The decision was a victory for Donald E. Largent, who sought to develop a 70-acre tract on the edge of Paw Paw.
The major reason given in the opinion written by Justice Brent Benjamin is that the town did not have a comprehensive plan when the Paw Paw Council adopted the zoning ordinance in 1972.
History of the case
The Supreme Court ruling came about because of Largent's appeal of a decision by Circuit Judge Gina Groh in a lawsuit last year.
Largent's lawsuit was filed in 2006 against the Town of Paw Paw and the town's Zoning Board of Appeals.
He brought suit after the Paw Paw Zoning Board refused to rezone his 70 acres from conservation to residential and commercial so he could develop it.
Attorney Michael L. Scales of Martinsburg represented Largent in both the original case in Morgan County Circuit Court and the appeal to the State Supreme Court.
From the start, Scales' legal argument was that the Paw Paw ordinance
was adopted in 1972 without a comprehensive plan in place, as required by state law.
Paw Paw officials were unable to produce a copy of their plan when Largent requested one. Instead they gave him a copy of a regional economic development report, Scales told The Morgan Messenger earlier this year.
In June 2007, Judge Groh ruled in favor of the Town of Paw Paw, saying essentially that the town's zoning law was grandfathered in because no comprehensive plan was necessary at the time it was adopted by council.
Complicated law changes
Most of Justice Benjamin's 8-page opinion is a discussion of what the State Code required at various times since the West Virginia Legislature passed the first planning and zoning law in 1931.
The original 1931 law required a comprehensive plan before a municipality could adopt a local zoning law.
When land use laws were rewritten in 1959, a comprehensive land use plan became a precondition before counties could adopt subdivision regulations, but nothing was specifically said about its relation to zoning.

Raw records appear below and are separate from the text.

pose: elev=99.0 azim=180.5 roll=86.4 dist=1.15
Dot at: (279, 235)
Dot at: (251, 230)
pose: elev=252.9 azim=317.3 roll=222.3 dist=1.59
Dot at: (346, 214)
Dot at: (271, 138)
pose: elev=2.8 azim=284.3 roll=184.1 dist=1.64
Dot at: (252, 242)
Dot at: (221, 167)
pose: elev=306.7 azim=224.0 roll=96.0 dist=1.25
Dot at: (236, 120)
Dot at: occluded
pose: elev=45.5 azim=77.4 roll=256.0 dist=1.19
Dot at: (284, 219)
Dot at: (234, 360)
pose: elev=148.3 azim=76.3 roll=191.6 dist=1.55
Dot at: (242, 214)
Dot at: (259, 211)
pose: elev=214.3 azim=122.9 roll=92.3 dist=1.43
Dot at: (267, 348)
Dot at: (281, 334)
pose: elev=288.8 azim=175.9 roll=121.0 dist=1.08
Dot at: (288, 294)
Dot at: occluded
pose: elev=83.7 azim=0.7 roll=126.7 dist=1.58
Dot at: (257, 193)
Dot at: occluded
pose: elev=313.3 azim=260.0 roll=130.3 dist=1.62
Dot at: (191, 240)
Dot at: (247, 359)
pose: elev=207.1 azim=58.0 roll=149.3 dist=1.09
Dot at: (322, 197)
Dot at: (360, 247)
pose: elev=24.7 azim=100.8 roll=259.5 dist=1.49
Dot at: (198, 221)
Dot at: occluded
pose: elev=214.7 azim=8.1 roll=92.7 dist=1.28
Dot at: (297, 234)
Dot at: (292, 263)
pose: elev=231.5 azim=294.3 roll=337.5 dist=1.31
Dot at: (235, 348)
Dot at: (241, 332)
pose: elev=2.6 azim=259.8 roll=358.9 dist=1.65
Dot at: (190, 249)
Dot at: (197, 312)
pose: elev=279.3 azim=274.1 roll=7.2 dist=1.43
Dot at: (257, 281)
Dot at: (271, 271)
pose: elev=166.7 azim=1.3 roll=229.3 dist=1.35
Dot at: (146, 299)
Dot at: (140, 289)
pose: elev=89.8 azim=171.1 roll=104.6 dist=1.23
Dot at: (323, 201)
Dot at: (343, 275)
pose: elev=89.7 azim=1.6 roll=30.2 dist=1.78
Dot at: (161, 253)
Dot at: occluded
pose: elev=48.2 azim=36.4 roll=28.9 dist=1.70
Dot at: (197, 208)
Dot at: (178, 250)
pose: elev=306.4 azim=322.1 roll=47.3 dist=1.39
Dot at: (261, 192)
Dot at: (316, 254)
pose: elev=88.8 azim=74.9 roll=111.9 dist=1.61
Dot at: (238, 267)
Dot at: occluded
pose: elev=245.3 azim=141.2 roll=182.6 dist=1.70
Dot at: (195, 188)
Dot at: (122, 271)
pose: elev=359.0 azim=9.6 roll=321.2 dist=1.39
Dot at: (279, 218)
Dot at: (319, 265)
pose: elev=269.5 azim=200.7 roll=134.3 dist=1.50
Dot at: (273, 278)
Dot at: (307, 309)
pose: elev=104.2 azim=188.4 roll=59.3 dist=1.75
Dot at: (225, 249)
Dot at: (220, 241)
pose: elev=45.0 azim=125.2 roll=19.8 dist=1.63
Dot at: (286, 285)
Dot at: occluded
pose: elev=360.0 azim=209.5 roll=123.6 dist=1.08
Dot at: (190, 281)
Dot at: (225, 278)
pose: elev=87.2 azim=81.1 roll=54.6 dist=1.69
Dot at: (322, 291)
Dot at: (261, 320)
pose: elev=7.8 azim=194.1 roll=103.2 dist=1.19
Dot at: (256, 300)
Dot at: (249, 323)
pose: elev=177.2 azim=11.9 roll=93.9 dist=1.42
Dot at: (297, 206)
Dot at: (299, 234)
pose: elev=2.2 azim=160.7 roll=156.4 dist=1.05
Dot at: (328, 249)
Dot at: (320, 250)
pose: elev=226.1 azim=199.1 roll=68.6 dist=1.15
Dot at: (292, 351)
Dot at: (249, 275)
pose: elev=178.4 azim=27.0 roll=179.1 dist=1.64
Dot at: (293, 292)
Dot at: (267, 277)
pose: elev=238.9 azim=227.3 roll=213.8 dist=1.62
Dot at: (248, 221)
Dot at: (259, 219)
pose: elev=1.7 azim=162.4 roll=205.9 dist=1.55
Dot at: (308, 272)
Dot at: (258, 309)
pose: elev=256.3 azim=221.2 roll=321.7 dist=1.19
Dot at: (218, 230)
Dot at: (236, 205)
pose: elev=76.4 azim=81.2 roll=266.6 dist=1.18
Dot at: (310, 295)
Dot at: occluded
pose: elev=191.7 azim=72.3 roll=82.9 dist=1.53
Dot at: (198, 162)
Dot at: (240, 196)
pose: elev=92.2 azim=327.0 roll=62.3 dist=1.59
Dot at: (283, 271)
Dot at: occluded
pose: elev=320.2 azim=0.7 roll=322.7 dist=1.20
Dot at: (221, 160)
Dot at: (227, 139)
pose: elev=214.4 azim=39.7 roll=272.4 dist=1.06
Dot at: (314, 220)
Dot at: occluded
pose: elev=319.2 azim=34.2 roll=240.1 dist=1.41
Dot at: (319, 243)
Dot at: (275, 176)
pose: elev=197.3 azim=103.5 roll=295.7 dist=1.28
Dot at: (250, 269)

The requirement that a comprehensive plan come before a zoning ordinance was restated as part of a 1973 rewriting of planning codes, according to Justice Benjamin.
Since 2004, a comprehensive plan has been required before zoning can be adopted by a locality and the plan must be updated at least every 10 years.
In sorting this out, Justice Benjamin noted that planning is a broader concept than zoning, which is concerned with how a property is used.
Zoning is part of an end result or product of planning, since it is through the medium of zoning regulations that the gains and objectives of planning may be carried to fruition, the justice wrote.
He also noted that a comprehensive plan is a policy statement, but lacks the force and effect of laws such as zoning ordinances.
These arguments and the wording of the various land use laws led Justice Benjamin to conclude that a comprehensive plan is necessary before a zoning law can be instituted. Otherwise, a local zoning ordinance would not have a wide view of a community's land use and would not be able to regulate subdivisions.
Justice Benjamin was joined by Judge Larry Starcher in overturning the Paw Paw zoning ordinance. Other justices did not participate.